Дарью Верясову я знаю как человека предельно искреннего. Быть волонтером, читать стихи на Майдане — нормально и естественно для этой деятельной натуры. Она верит в свое дело. Цинизм – это не про нее. Никакого позерства, самолюбования, попыток выставить себя в выгодном свете вы не найдете в этой книге.

Начну с цитаты из середины дневника:

Как же мне знакома эта раскалённая тьма в душе: кажется, капнешь туда спирта – и полыхнёт свет. Кажется, капнешь больше – и зальёшь до охлаждения. И капаешь-капаешь- капаешь, а темнота расширяется. Как чёрная дыра, выползает изнутри словами и воздухом и набрасывает на голову свой край, плотный, как одеяло. Ужаснее всего в этот момент – остаться в одиночестве, совершенно никому не нужным. Этой дыры не видно, её можно лишь ощутить. Это как если долго не дышать. Или когда сводит судорогой грудь и дышать получается только краешком лёгких.

После этого вы можете сказать, что «испорченная москвичка» или «бледная петербургская развратница» совершила турпоход в монастырь по надуманному поводу. Непонятно, правда, с каких пор кризис мироощущения и несчастная любовь стали надуманными поводами для чего- либо.

Итак, это книга о выживании. Казалось бы, нет ничего необычного в том, что насельница в монастыре ведет дневник. Ничего особенного в ее жизни не происходит – она беседует с монахинями и послушницами, изучает священные тексты, моет посуду в трапезной, помогает иконописцу, много гуляет, молится за своего обидчика, сажает петрушку, рефлексирует. Собственно, это т. н. жанр «повседневность», которому соответствует добрая половина японской литературы и кинопродукции. На Западе он не так развит. В идеале там вообще не должно быть вот этой самой рефлексии, только повседневность, хэндмейд, уютные кафе, свежевыпеченный хлеб, паломничества, автостоп либо прогулки на велосипеде. Рефлексия, как и страстная любовь, в восточной культуре считается греховной, убивающей сознание. Именно за освобождением сознания через простую жизнь, лишенную мирских соблазнов, приезжает Даша в монастырь.

Как ни парадоксально, в этой книге очень мало собственно православия. Да, есть православный антураж. Эта книга не о поисках Бога и не о религии, она о жизни в Боге. О том мироощущении, которое приходит на смену городскому безумию. О спасении души.
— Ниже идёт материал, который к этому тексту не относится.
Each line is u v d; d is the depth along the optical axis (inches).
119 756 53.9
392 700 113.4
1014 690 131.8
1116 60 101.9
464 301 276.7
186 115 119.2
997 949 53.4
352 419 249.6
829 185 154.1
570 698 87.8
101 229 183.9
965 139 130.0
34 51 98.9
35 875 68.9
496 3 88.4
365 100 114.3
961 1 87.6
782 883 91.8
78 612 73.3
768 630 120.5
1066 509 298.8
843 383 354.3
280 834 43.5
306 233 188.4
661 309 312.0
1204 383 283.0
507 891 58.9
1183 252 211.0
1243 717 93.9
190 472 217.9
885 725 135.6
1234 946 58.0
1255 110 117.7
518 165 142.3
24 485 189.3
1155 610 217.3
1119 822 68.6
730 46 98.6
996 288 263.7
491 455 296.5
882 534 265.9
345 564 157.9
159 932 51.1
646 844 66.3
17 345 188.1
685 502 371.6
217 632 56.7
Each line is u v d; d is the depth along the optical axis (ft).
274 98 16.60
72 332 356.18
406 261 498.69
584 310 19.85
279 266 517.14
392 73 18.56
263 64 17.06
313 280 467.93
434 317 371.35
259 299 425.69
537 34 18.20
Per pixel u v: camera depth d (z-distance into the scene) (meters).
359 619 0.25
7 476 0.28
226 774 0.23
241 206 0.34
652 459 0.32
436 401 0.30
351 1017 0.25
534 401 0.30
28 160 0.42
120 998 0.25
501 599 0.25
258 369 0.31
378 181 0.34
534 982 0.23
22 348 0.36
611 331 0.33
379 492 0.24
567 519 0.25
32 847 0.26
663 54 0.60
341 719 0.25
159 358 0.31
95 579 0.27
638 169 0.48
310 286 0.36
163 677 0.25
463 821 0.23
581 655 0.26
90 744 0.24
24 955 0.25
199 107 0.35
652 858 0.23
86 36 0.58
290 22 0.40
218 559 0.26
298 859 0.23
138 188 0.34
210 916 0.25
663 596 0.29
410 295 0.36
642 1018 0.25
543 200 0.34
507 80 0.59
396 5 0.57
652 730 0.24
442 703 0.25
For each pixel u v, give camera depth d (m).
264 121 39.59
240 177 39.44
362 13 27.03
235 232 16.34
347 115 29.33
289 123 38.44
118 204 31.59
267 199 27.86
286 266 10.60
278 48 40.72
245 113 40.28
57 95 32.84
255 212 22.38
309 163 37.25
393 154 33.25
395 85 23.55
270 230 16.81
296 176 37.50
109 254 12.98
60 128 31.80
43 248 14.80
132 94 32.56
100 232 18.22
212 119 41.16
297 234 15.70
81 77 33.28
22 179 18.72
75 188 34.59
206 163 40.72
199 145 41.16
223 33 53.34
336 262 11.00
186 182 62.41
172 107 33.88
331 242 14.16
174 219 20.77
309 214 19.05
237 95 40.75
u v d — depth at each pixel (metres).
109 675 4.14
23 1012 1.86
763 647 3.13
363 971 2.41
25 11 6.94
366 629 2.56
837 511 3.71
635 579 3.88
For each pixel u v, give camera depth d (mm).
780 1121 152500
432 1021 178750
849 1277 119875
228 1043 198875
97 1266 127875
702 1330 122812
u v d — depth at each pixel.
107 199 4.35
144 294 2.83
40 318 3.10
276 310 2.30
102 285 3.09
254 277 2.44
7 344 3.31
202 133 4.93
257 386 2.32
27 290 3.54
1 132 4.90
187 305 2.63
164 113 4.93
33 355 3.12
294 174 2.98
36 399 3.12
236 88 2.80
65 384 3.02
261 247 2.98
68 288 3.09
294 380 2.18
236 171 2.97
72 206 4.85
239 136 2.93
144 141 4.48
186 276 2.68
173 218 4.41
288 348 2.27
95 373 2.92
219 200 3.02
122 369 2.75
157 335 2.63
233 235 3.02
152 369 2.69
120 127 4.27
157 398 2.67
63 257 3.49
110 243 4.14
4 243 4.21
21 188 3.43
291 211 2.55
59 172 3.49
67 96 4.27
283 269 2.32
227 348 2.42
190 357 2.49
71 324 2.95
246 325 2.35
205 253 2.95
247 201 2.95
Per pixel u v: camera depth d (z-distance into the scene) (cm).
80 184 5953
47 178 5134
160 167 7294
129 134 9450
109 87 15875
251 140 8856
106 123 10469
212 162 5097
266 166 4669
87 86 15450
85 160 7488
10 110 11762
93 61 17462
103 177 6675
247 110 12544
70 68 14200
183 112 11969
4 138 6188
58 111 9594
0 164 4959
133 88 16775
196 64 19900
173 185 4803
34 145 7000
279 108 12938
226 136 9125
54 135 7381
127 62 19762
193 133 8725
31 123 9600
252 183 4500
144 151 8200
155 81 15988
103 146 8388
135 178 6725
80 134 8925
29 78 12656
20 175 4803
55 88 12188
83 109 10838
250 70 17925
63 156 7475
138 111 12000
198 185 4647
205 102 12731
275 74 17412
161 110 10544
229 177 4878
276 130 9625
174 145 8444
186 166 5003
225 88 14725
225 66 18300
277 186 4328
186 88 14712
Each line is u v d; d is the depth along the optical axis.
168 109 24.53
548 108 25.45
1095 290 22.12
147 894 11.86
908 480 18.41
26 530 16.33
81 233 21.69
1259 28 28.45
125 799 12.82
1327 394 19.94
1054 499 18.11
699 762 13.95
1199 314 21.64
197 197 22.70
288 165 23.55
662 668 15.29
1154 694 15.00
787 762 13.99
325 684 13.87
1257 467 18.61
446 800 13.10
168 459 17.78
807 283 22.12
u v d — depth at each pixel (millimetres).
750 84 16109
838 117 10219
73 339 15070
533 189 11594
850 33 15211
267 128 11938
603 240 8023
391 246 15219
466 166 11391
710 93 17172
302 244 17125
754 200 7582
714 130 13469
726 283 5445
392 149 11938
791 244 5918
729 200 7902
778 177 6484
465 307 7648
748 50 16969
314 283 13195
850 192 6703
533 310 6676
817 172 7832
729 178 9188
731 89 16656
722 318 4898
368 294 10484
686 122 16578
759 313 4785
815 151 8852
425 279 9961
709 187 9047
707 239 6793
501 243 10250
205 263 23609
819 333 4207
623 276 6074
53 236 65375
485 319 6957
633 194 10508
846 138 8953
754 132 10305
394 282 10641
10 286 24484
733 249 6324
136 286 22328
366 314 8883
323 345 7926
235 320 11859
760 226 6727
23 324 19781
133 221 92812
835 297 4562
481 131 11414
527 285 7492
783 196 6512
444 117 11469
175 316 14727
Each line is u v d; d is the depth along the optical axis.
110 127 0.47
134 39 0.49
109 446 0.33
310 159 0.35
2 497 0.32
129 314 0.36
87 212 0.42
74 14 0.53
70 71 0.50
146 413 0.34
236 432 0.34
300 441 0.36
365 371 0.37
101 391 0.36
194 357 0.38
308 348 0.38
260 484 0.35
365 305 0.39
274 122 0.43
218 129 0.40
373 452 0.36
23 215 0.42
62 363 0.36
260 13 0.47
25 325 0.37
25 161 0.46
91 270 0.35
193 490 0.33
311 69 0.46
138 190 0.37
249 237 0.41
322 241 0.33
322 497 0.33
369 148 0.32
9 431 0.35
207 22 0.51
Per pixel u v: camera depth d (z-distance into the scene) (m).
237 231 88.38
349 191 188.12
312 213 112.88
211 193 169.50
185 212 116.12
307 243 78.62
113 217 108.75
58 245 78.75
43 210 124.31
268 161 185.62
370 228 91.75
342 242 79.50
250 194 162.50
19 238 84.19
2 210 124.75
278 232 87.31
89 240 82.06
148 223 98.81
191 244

Предыдущие авторы отчаянно пытались нарастить некую «крутизну» повествования, как модницы – силиконовую грудь. Здесь ощущается сила иного порядка. И хорошо, когда среди тотальной расчлененки, сопливых стен, трагедий Донбасса и выкинутых с балкона лифчиков появляются такие тихие и неторопливые записки у изголовья.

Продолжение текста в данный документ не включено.